Homeowners facing bill to fix village's storm-damaged sea wall
THE owners of beach huts and homes near collapsed sea defences at Milford may have to contribute to future upgrades costing millions after New Forest District Council denied liability.
Chunks of the concrete sea wall have broken away and two of a group of 13 beach huts have pitched forward close to the sea after the battering during the recent storms Ciara and Dennis.
It prompted warnings by residents and the New Forest Beach Hut Owners’ Association that the advancing water could pose a risk to clifftop houses in the future.
Some directed their ire at NFDC, questioning why it did not act when cracks first appeared in the sea wall around a month ago.
Now Colin Read, NFDC’s deputy head of operations, has revealed the authority does not own the affected land so other organisations would have to sort out and fund the repair work.
“We do not have a legal obligation [to fix the affected sea defences] because we do not own the land,” Mr Read told the A&T, but added NFDC would soon organise a meeting between interested parties.
“What we are trying and looking to do is figure out how we can co-ordinate all of the different land owners in that area that have an interest to understand what the problems are and what the options are going forward.”
He went on: “NFDC does not have the liability to pay for coastal repairs as it is on private land. Introducing large boulders in front of the sea wall is an engineering solution that can be considered.”
Mr Read revealed NFDC had already secured an estimate for the installation of boulders from a contractor, which stated it would cost anywhere between £1.5m and £4m.
The amount was variable because it depended on how deep the rock revetment work needed to be.
Eventually, Mr Read said, any improvement work would have to be carried out by the Environment Agency which uses a funding formula to pay for its projects.
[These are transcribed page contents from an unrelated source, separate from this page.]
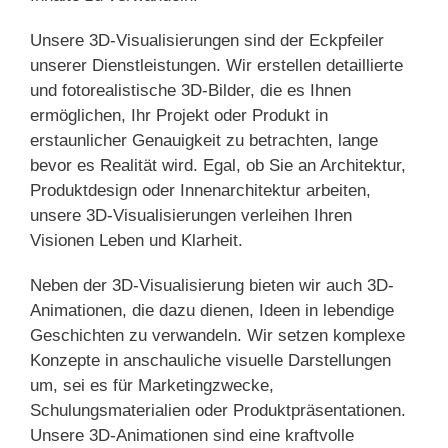
Unsere 3D-Visualisierungen sind der Eckpfeiler
unserer Dienstleistungen. Wir erstellen detaillierte
und fotorealistische 3D-Bilder, die es Ihnen
ermöglichen, Ihr Projekt oder Produkt in
erstaunlicher Genauigkeit zu betrachten, lange
bevor es Realität wird. Egal, ob Sie an Architektur,
Produktdesign oder Innenarchitektur arbeiten,
unsere 3D-Visualisierungen verleihen Ihren
Visionen Leben und Klarheit.
Neben der 3D-Visualisierung bieten wir auch 3D-
Animationen, die dazu dienen, Ideen in lebendige
Geschichten zu verwandeln. Wir setzen komplexe
Konzepte in anschauliche visuelle Darstellungen
um, sei es für Marketingzwecke,
Schulungsmaterialien oder Produktpräsentationen.
Unsere 3D-Animationen sind eine kraftvolle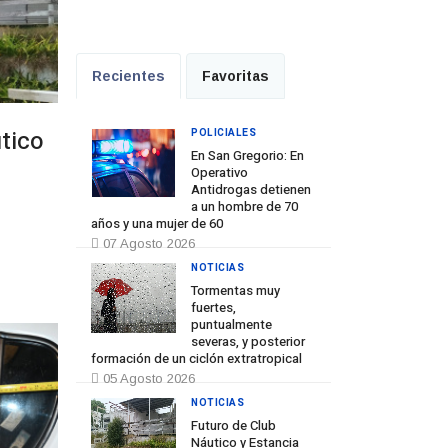
Recientes
Favoritas
tico
POLICIALES
En San Gregorio: En
Operativo
Antidrogas detienen
a un hombre de 70
años y una mujer de 60
07 Agosto 2026
NOTICIAS
Tormentas muy
fuertes,
puntualmente
severas, y posterior
formación de un ciclón extratropical
05 Agosto 2026
NOTICIAS
Futuro de Club
Náutico y Estancia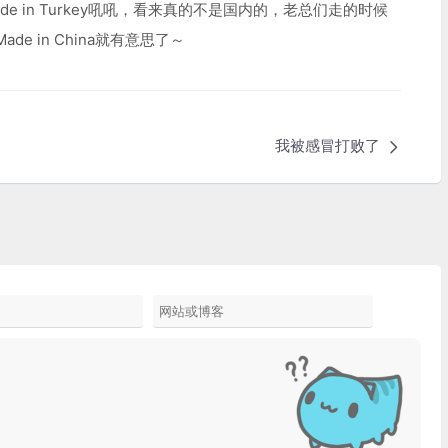
 in Turkey吼吼，看来真的不是国内的，老总们走的时候
 in China就有意思了～
我被感冒打败了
“The Environment Agency funding formula relies on people whose properties are at risk to contribute,” Mr Read said. “That’s the reason why we are keen to get the Environment Agency in the room to talk to all the land owners.”
He said he understood why people may have assumed NFDC should have acted before now because they were under the misapprehension the council owned the land, or assumed it was responsible for doing the work because it is a local authority.
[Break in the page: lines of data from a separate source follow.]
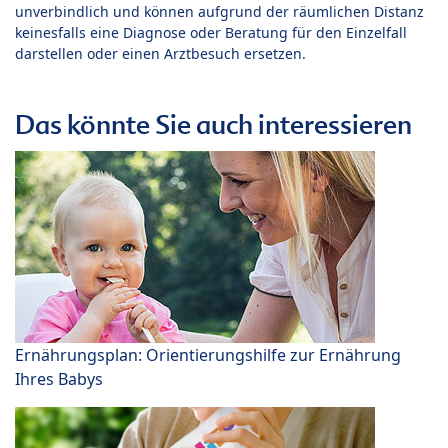
unverbindlich und können aufgrund der räumlichen Distanz
keinesfalls eine Diagnose oder Beratung für den Einzelfall
darstellen oder einen Arztbesuch ersetzen.
Das könnte Sie auch interessieren
Ernährungsplan: Orientierungshilfe zur Ernährung
Ihres Babys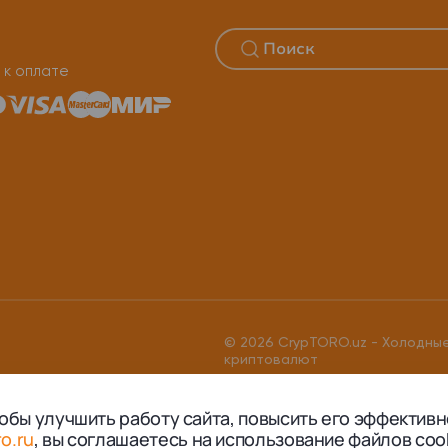
 к оплате
© 2026 CrypTORO.uz - Холодные
криптовалют
тобы улучшить работу сайта, повысить его эффективн
ro.ru
, вы соглашаетесь на использование файлов coo
Заказать звонок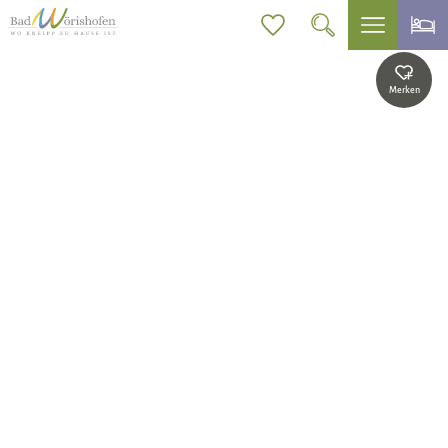
Merken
That is not the case though, he said, and highlighted that NFDC coastal policies, such as ‘hold the line’ – maintaining sea defences – were actually “aspirational” in nature.
NFDC recently closed off the seafront path close to the affected site because to build it the council leased land from the Needles Point Management Company and it was responsible for looking out for public safety on its land, he added.
“We are still in the process of understanding how this all works,” Mr Read stressed. “We are not just doing nothing.”
Outlining the land ownership issue, Mr Read said the area of sea wall affected and the Westover beach huts were positioned on land owned by Proxima GR Properties Ltd.
Companies House lists the firm’s address as Regents Park Road, London, and describes it as a firm that buys and sells real estate. Its last published accounts, dated December 2018, state it had £2.1m in investment properties and total equity of £1.7m.
A parcel of land adjacent to the affected area was unregistered, while land on which nearby developments of homes stood was owned by management companies, Mr Read said.
NFDC wanted the meeting between the Environment Agency and interested parties to happen in the “coming weeks”, he continued, although it was felt there was “no immediate risk” to nearby homes.